#### REQUIREMENT
Lines from the one containing "используются нейтральные от" to the end of the records, both ends included and exactly as written, are the whole answer, and no pictures go in it.
### DATA IN THIS EXERCISE ###
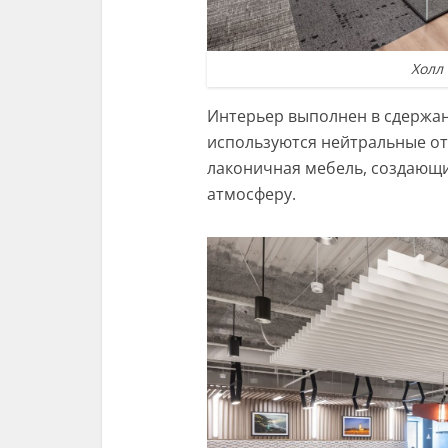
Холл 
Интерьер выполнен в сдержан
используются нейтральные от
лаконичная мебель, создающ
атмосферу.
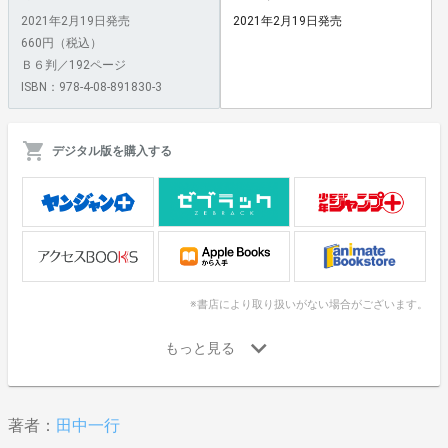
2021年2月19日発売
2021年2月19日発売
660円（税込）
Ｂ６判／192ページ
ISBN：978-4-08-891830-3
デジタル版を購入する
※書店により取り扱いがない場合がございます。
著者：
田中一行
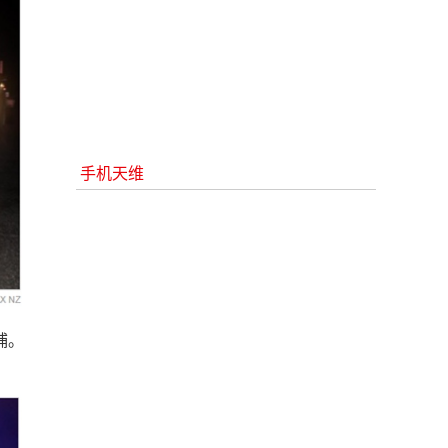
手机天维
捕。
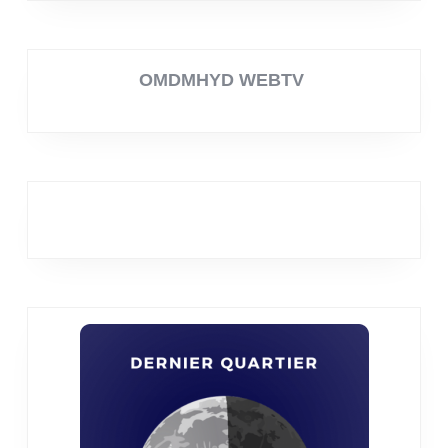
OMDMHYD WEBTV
###
#### RESPONSE AREA
используются нейтральные от
лаконичная мебель, создающ
атмосферу.
2021年2月19日発売
2021年2月19日発売
660円（税込）
Ｂ６判／192ページ
ISBN：978-4-08-891830-3
デジタル版を購入する
※書店により取り扱いがない場合がございます。
著者：
田中一行
手机天维
捕。
OMDMHYD WEBTV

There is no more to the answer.